Si le monde de l’art est rempli de femmes, elles occupent surtout la place en tout anonymat. Certes, elles sont légions dans la représentation de l’idéal féminin, mais bien loin de toute parité quand il s’agit d’évoquer les femmes artistes. Le combat est rude pour que leur talent soit exposé et reconnu aux yeux de tous. Si 85% des nus représentés sont des corps de femmes, le pourcentage d’artiste au féminin fond comme neige au soleil. L’art contemporain aurait tendance à leur offrir une plus enviable position, encore que ? Quant à l’art classique au sein des musées, il ne concerne uniquement que 5% des artistes exposées, d’où cette interpellation sous forme d’humour grinçant de la part du groupe des Guerrilla Girls fondé dans les années 85. Leur poster réalisé en 2005 fit sensation : “Est-ce que les femmes doivent être nues pour entrer au Metropolitan Museum ?”.

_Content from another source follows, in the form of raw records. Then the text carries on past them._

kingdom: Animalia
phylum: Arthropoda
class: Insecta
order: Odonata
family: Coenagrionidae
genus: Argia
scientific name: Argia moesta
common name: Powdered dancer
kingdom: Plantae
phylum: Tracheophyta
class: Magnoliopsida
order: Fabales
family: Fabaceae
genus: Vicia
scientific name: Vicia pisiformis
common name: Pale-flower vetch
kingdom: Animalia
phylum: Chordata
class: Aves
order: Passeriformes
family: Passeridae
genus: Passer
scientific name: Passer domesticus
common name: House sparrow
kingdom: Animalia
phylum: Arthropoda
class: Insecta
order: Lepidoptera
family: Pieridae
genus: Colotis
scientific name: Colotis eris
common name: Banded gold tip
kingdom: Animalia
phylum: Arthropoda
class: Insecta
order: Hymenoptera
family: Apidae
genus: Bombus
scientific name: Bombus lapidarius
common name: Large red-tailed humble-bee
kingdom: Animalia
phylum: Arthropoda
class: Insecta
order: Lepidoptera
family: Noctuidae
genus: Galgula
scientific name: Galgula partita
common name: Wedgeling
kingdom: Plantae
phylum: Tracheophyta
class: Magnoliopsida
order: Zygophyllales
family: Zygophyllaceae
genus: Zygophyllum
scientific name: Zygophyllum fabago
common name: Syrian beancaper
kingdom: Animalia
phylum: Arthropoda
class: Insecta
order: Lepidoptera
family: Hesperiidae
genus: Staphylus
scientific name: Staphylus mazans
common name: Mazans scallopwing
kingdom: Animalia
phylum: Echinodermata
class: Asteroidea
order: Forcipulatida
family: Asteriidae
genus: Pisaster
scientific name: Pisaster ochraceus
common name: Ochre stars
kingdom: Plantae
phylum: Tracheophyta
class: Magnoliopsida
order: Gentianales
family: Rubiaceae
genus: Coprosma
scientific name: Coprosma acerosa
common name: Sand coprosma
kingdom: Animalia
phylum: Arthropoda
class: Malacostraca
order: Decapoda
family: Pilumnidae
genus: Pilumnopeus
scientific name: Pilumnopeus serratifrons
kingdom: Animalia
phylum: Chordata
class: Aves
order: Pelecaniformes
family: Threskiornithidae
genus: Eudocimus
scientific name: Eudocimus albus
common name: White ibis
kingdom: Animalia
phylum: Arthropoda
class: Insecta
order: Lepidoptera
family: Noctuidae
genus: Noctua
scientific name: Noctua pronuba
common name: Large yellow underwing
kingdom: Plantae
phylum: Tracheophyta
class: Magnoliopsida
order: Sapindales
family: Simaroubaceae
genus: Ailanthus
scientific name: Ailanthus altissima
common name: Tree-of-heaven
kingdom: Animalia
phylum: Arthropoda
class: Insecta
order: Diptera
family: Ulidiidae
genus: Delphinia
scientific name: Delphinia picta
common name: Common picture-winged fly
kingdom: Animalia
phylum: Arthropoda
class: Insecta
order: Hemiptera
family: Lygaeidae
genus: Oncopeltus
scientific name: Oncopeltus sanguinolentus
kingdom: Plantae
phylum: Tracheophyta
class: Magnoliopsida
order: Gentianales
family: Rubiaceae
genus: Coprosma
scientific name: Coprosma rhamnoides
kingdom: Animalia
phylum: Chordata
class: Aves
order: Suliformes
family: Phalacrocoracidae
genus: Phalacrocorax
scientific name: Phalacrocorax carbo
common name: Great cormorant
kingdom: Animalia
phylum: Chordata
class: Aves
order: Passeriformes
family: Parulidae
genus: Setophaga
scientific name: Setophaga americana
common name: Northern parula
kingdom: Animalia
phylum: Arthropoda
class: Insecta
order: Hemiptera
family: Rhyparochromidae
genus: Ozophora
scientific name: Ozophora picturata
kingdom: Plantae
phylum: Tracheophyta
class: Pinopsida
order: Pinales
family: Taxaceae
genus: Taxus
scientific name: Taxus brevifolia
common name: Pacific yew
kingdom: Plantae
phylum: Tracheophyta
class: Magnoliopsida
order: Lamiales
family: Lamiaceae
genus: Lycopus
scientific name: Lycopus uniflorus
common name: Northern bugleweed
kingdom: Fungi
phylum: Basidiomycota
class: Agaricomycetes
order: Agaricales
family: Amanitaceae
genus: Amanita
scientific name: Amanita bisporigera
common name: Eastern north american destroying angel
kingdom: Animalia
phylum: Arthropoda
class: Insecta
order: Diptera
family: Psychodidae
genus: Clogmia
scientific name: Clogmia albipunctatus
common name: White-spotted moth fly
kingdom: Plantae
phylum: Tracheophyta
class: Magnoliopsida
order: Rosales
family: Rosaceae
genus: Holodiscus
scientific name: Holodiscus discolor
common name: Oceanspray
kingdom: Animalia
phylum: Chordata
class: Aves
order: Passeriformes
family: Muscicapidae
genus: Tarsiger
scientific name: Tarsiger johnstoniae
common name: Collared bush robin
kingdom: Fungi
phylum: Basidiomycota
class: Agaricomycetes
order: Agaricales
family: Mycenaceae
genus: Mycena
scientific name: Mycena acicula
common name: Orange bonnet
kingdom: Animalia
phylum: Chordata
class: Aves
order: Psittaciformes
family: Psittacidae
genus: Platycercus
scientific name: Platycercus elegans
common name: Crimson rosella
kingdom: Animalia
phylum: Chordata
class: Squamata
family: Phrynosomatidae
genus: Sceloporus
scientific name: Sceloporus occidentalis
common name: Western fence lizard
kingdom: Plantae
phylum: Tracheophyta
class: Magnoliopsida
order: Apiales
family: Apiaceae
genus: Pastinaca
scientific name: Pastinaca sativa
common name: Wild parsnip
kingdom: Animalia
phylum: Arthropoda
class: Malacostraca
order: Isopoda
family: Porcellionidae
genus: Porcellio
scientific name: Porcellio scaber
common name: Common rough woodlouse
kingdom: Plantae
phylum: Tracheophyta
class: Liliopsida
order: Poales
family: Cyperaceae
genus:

De cette interrogation est née une prise de conscience, abolissant certaines règles obsolètes pourtant en vigueur depuis la Renaissance, en passant par le 18ème siècle, le Bauhaus ou l’art du 20ème. Il faudra attendre les années 70, théâtre d’une intense réflexion menée par ces femmes artistes qui font alors le constat amer de leur quasi-invisibilité sur la scène de l’art. Le féminisme va totalement changer la donne. On peut légitimement se poser plusieurs questions : est-ce que ce sont les mouvements de femmes liés au féminisme qui ont changé cette donne ? Est-ce que ce sont les artistes femmes ? Est-ce qu’un travail est féministe sans que les femmes aient adhéré elles-mêmes au mouvement des femmes ? La reconnaissance des femmes artistes, (en France) est bien plus tardive. Elle date de la fin des années 90, et encore. C’est une réalité que l’on n’aime pas trop penser. Bien sûr lors de ces années 70, beaucoup de choses ont évolué, nombre d’expérimentations artistiques se sont exprimées. Annette Messager s’invente un genre femme artiste. “Je me sens plus femme en tant qu’artiste que dans la vie.” dit-elle. Mais, réellement, les choses n’ont vraiment changé que très récemment.
L’exposition “Terres de Femmes” proposée par Praz-Delavallade Paris réunit des sensibilités multiples, de générations différentes, d’expressions diverses mais toutes ont en commun ce goût universaliste reprenant pour lui les idéaux de liberté et d’égalité. Il ne s’agit plus de repenser la question en terme de statistiques mais en terme d’influence. Alors que le 21ème siècle s’ouvre à d’autres aires de culture “Terres de Femmes” s’invite (de manière modeste et lacunaire certes) dans ce débat où l’histoire est à se raconter à parité égale entre masculin et féminin. Ces 26 personnalités au caractère bien trempé représentent la preuve vivante de leur vitalité face à un machisme en perte de sens.